Three things to notice:
- English stories are fluent — the model's training domain was TinyStories.
- Feed it a non-English prompt and the tokens exist but the output breaks down. Training data was overwhelmingly English.
- Run the same prompt five times and you get five different continuations — sampling is probabilistic (covered in Part 5).
5. Hands-on tutorial — compare three sizes¶
Feed the same prompt to SmolLM2 at 135M, 360M, and 1.7B to see where "makes sense" begins. Colab T4 can hold 1.7B in RAM (4 bytes × 1.7B ≈ 6.8 GB).
bfloat16halves memory. T4 prefers fp16, but SmolLM2 is bf16-compatible.- Greedy decoding — deterministic for fair comparison.

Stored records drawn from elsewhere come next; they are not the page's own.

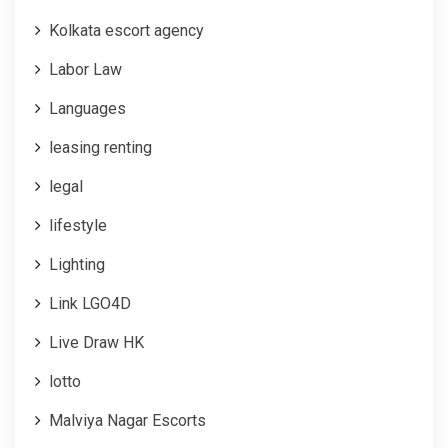
Kolkata escort agency
Labor Law
Languages
leasing renting
legal
lifestyle
Lighting
Link LGO4D
Live Draw HK
lotto
Malviya Nagar Escorts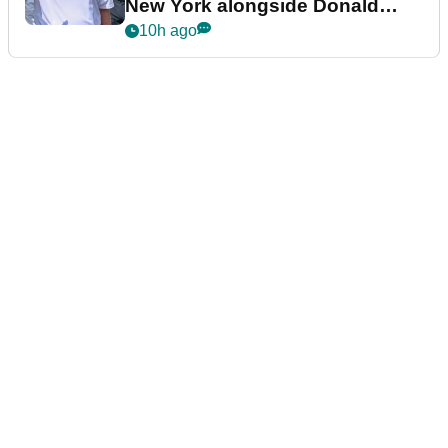
New York alongside Donald
Trump
10h ago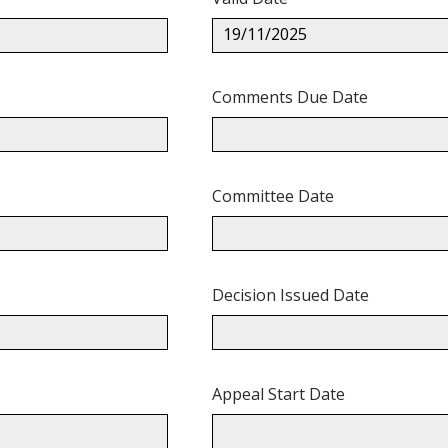
19/11/2025
Comments Due Date
Committee Date
Decision Issued Date
Appeal Start Date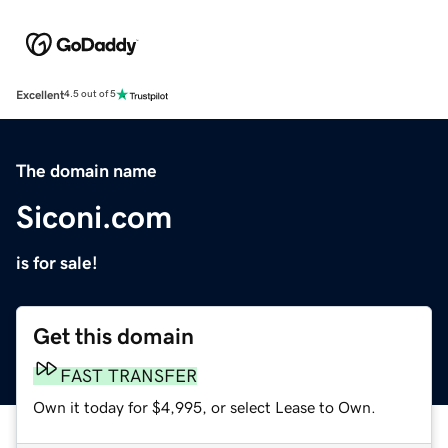
Excellent
4.5 out of 5
The domain name
Siconi.com
is for sale!
Get this domain
FAST TRANSFER
Own it today for $4,995, or select Lease to Own.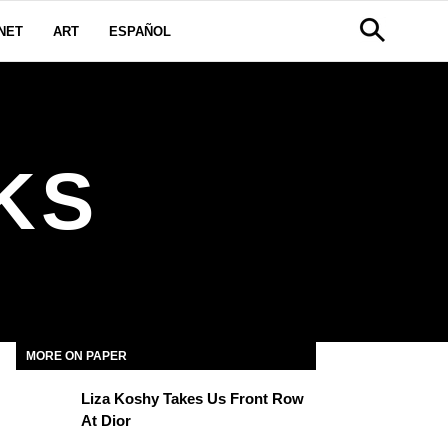
NET
ART
ESPAÑOL
KS
MORE ON PAPER
Liza Koshy Takes Us Front Row
At Dior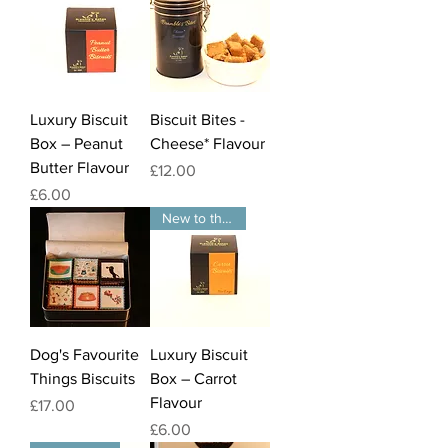
Luxury Biscuit
Biscuit Bites -
Box – Peanut
Cheese* Flavour
Butter Flavour
Price
£12.00
Price
£6.00
New to the website
Dog's Favourite
Luxury Biscuit
Things Biscuits
Box – Carrot
Flavour
Price
£17.00
Price
£6.00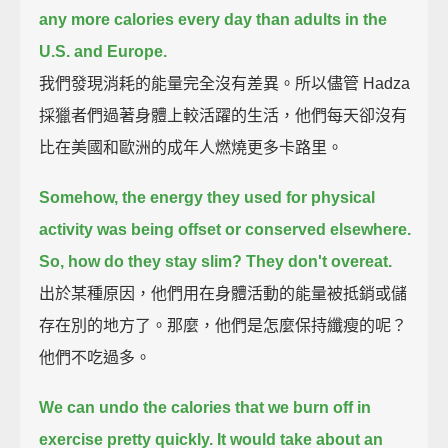
any more calories every day than adults in the
U.S. and Europe.
我們發現消耗的能量完全沒有差異。所以儘管 Hadza
採獵者們過著身體上較活躍的生活，他們每天卻沒有
比在美國和歐洲的成年人燃燒更多卡路里。
Somehow, the energy they used for physical
activity was being offset or conserved elsewhere.
So, how do they stay slim?
They don't overeat.
出於某種原因，他們用在身體活動的能量被抵銷或儲
存在別的地方了。那麼，他們是怎麼保持纖瘦的呢？
他們不吃過多。
We can undo the calories that we burn off in
exercise pretty quickly.
It would take about an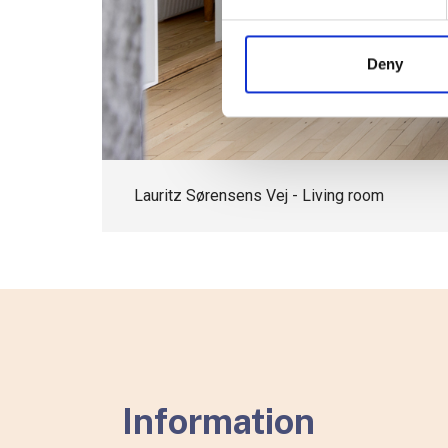
Deny
Lauritz Sørensens Vej - Living room
Information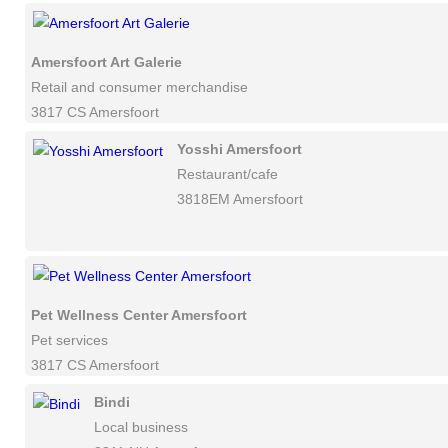
Amersfoort Art Galerie
Retail and consumer merchandise
3817 CS Amersfoort
Yosshi Amersfoort
Restaurant/cafe
3818EM Amersfoort
Pet Wellness Center Amersfoort
Pet services
3817 CS Amersfoort
Bindi
Local business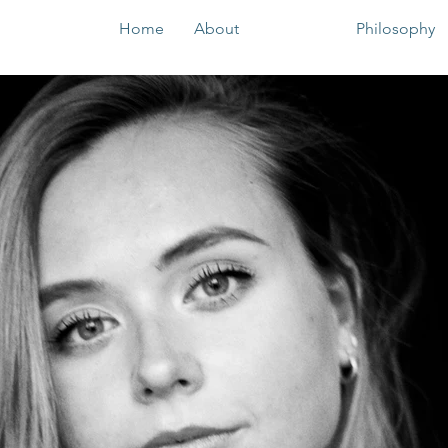
Home
About
Podcast
Philosophy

- Free memory before loading the next model.
What to expect:
- 135M — "the reason small language models came back is the reason small language models..." — repetition loops are common.
- 360M — one plausible-sounding sentence, then topic drift.

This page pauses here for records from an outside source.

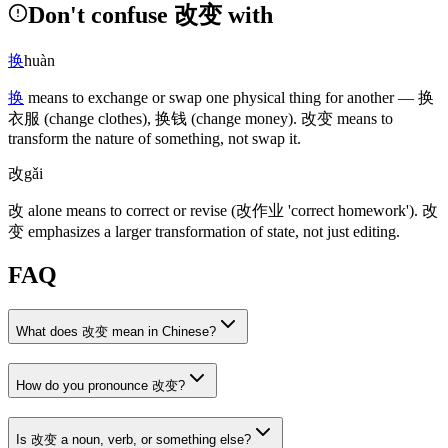
Don't confuse 改变 with
换
huàn
换
means to exchange or swap one physical thing for another —
换
衣服
(change clothes)
,
换钱
(change money)
.
改变
means to
transform the nature of something, not swap it.
改
gǎi
改
alone means to correct or revise
(改作业 'correct homework')
.
改
变
emphasizes a larger transformation of state, not just editing.
FAQ
What does 改变 mean in Chinese?
How do you pronounce 改变?
Is 改变 a noun, verb, or something else?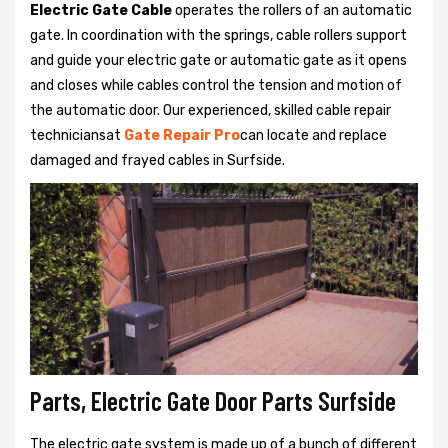
Electric Gate Cable
operates the rollers of an automatic
gate. In coordination with the springs, cable rollers support
and guide your electric gate or automatic gate as it opens
and closes while cables control the tension and motion of
the automatic door. Our experienced, skilled cable repair
techniciansat
Gate Repair Pro
can locate and replace
damaged and frayed cables in Surfside.
Parts, Electric Gate Door Parts Surfside
The electric gate system is made up of a bunch of different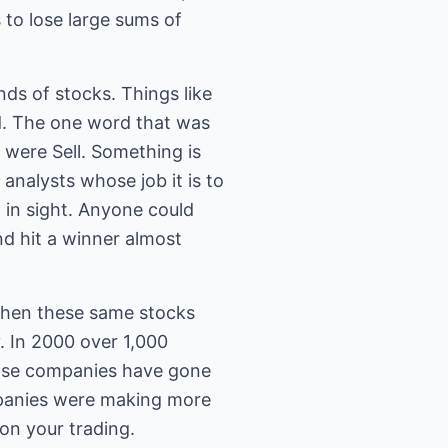
 to lose large sums of
s of stocks. Things like
d. The one word that was
 were Sell. Something is
analysts whose job it is to
 in sight. Anyone could
nd hit a winner almost
when these same stocks
y. In 2000 over 1,000
hose companies have gone
mpanies were making more
on your trading.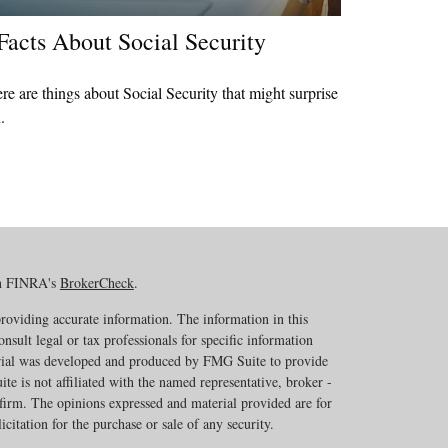
Facts About Social Security
re are things about Social Security that might surprise
.
on FINRA's
BrokerCheck
.
roviding accurate information. The information in this
onsult legal or tax professionals for specific information
erial was developed and produced by FMG Suite to provide
te is not affiliated with the named representative, broker -
 firm. The opinions expressed and material provided are for
citation for the purchase or sale of any security.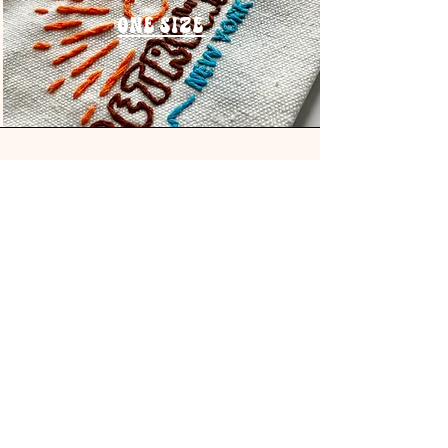
One Size
Address
Handmade in New York
Hamptons & Hudson Valley
@retrowaves_ny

- 1.7B — "...because of better data curation, distillation, and a focus on quality over quantity." — conceptually correct answers appear much more often.
Observation 1: Capability increases smoothly with size, but there's a threshold below which sentences stop being coherent. For general English text that threshold is roughly 300M–500M.

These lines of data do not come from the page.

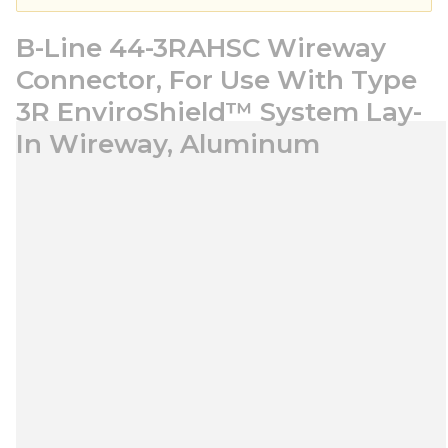
B-Line 44-3RAHSC Wireway
Connector, For Use With Type
3R EnviroShield™ System Lay-
In Wireway, Aluminum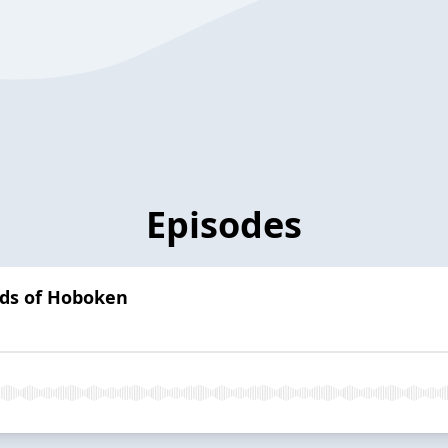
Episodes
irds of Hoboken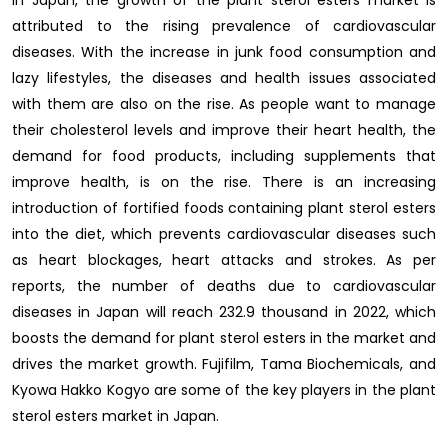
In Japan, the growth of the plant sterol esters market is
attributed to the rising prevalence of cardiovascular
diseases. With the increase in junk food consumption and
lazy lifestyles, the diseases and health issues associated
with them are also on the rise. As people want to manage
their cholesterol levels and improve their heart health, the
demand for food products, including supplements that
improve health, is on the rise. There is an increasing
introduction of fortified foods containing plant sterol esters
into the diet, which prevents cardiovascular diseases such
as heart blockages, heart attacks and strokes. As per
reports, the number of deaths due to cardiovascular
diseases in Japan will reach 232.9 thousand in 2022, which
boosts the demand for plant sterol esters in the market and
drives the market growth. Fujifilm, Tama Biochemicals, and
Kyowa Hakko Kogyo are some of the key players in the plant
sterol esters market in Japan.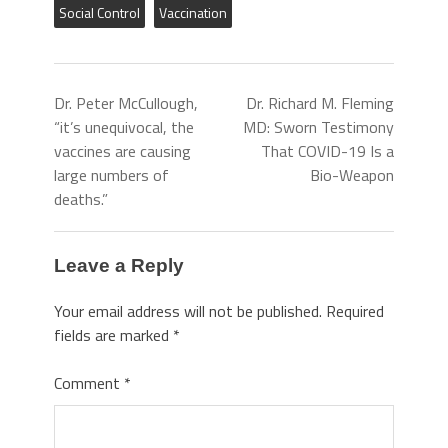
Social Control
Vaccination
Dr. Peter McCullough,
Dr. Richard M. Fleming
“it’s unequivocal, the
MD: Sworn Testimony
vaccines are causing
That COVID-19 Is a
large numbers of
Bio-Weapon
deaths.”
Leave a Reply
Your email address will not be published.
Required
fields are marked
*
Comment
*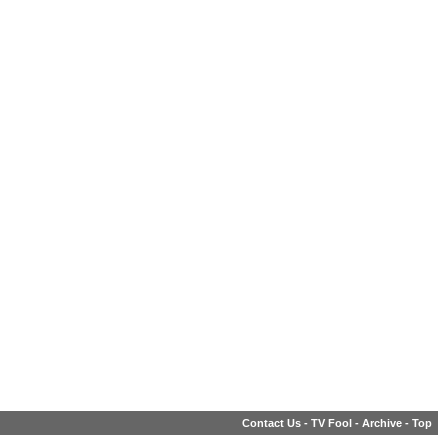
Contact Us
-
TV Fool
-
Archive
-
Top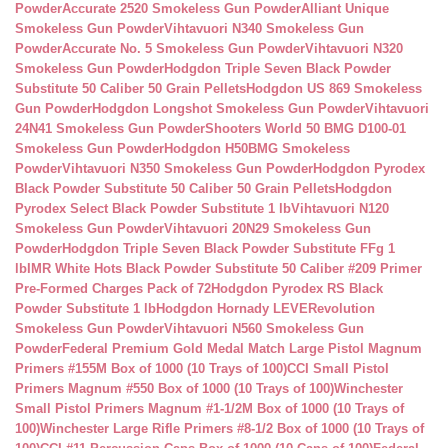
Powder
Accurate 2520 Smokeless Gun Powder
Alliant Unique
Smokeless Gun Powder
Vihtavuori N340 Smokeless Gun
Powder
Accurate No. 5 Smokeless Gun Powder
Vihtavuori N320
Smokeless Gun Powder
Hodgdon Triple Seven Black Powder
Substitute 50 Caliber 50 Grain Pellets
Hodgdon US 869 Smokeless
Gun Powder
Hodgdon Longshot Smokeless Gun Powder
Vihtavuori
24N41 Smokeless Gun Powder
Shooters World 50 BMG D100-01
Smokeless Gun Powder
Hodgdon H50BMG Smokeless
Powder
Vihtavuori N350 Smokeless Gun Powder
Hodgdon Pyrodex
Black Powder Substitute 50 Caliber 50 Grain Pellets
Hodgdon
Pyrodex Select Black Powder Substitute 1 lb
Vihtavuori N120
Smokeless Gun Powder
Vihtavuori 20N29 Smokeless Gun
Powder
Hodgdon Triple Seven Black Powder Substitute FFg 1
lb
IMR White Hots Black Powder Substitute 50 Caliber #209 Primer
Pre-Formed Charges Pack of 72
Hodgdon Pyrodex RS Black
Powder Substitute 1 lb
Hodgdon Hornady LEVERevolution
Smokeless Gun Powder
Vihtavuori N560 Smokeless Gun
Powder
Federal Premium Gold Medal Match Large Pistol Magnum
Primers #155M Box of 1000 (10 Trays of 100)
CCI Small Pistol
Primers Magnum #550 Box of 1000 (10 Trays of 100)
Winchester
Small Pistol Primers Magnum #1-1/2M Box of 1000 (10 Trays of
100)
Winchester Large Rifle Primers #8-1/2 Box of 1000 (10 Trays of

Observation 2: Your 10M model won't come close to these scores. But restrict the domain to TinyStories children's stories and 10M is enough to write a coherent page-long story. That's what Eldan & Li demonstrated.
6. Common pitfalls¶
1. "Small models work like a general LLM." They don't. SLMs have a narrow domain and hallucinate frequently. You can't drop one into a chatbot backend as-is — they're typically limited to classification, extraction, or short controlled generation.
2. Context windows are tiny. SmolLM2-135M has a 2K token context (Phi-3.5 is an exception at 128K). You can't stuff long documents into these models for RAG.
3. Non-English is weak. Training data is overwhelmingly English. If you want good Korean (or another language), you need to continue training on your own data. The capstone shows you one path to do that.
4. "X GB of RAM fits an XB model" is an oversimplification. The KV cache adds memory on top of model weights at inference time. A 1.7B model at fp16 is 3.4 GB, but an 8K context adds roughly 1 GB of KV cache on top. (Ch 11 works through the exact math.)
7. Production checklist¶
| Device | Inference (approx.) | Training from scratch |
|---|---|---|
| Mobile (4 GB) | 135M – 1B (int4) | Nearly impossible |
| Laptop CPU/M2 | 1B – 7B (int4/int8) | 1M – 30M (this book's range) |
| Colab T4 (16 GB) | 1B – 13B (int4) | 30M – 200M |
| Single A100 (80 GB) | 70B (int4) | 7B |
Training uses 6–12× more memory than inference (gradients + Adam state). The real ceiling for training on a laptop is around 30M parameters. That's why this book uses 10M as the baseline.
8. Exercises¶
- Feed SmolLM2-135M, 360M, and 1.7B the same non-English prompt (try "Once upon a time in a small village" in any language you know). Observe at which size the output breaks down, and summarize your finding in one sentence.
- Phi-3-mini (3.8B) and SmolLM2-1.7B have similar parameter counts. Their strengths and weaknesses differ. Based on their papers or blog posts, write a paragraph on how their training data compositions differ.
- Add your own laptop to the tier table in §1. Based on its RAM and CPU/GPU, which row fits?
- (Think about it) If distillation improved enough that a 1M model could reach 80% of GPT-4's capability, which chapters in this book would lose relevance — and which would become more important?
Sources¶
- Eldan, R., & Li, Y. (2023). TinyStories: How Small Can Language Models Be and Still Speak Coherent English? arXiv:2305.07759
- Gunasekar et al. (2023). Textbooks Are All You Need. (Phi-1) arXiv:2306.11644
- Abdin et al. (2024). Phi-3 Technical Report. arXiv:2404.14219
- Liu et al. (2024). MobileLLM: Optimizing Sub-billion Parameter Language Models for On-Device Use Cases. (Meta) arXiv:2402.14905
- Hoffmann et al. (2022). Training Compute-Optimal Large Language Models. (Chinchilla) arXiv:2203.15556
- HuggingFace SmolLM2 blog (2024–2025) · Cosmopedia / FineWeb-Edu dataset cards
- Gemma Team. (2024). Gemma 2: Improving Open Language Models at a Practical Size.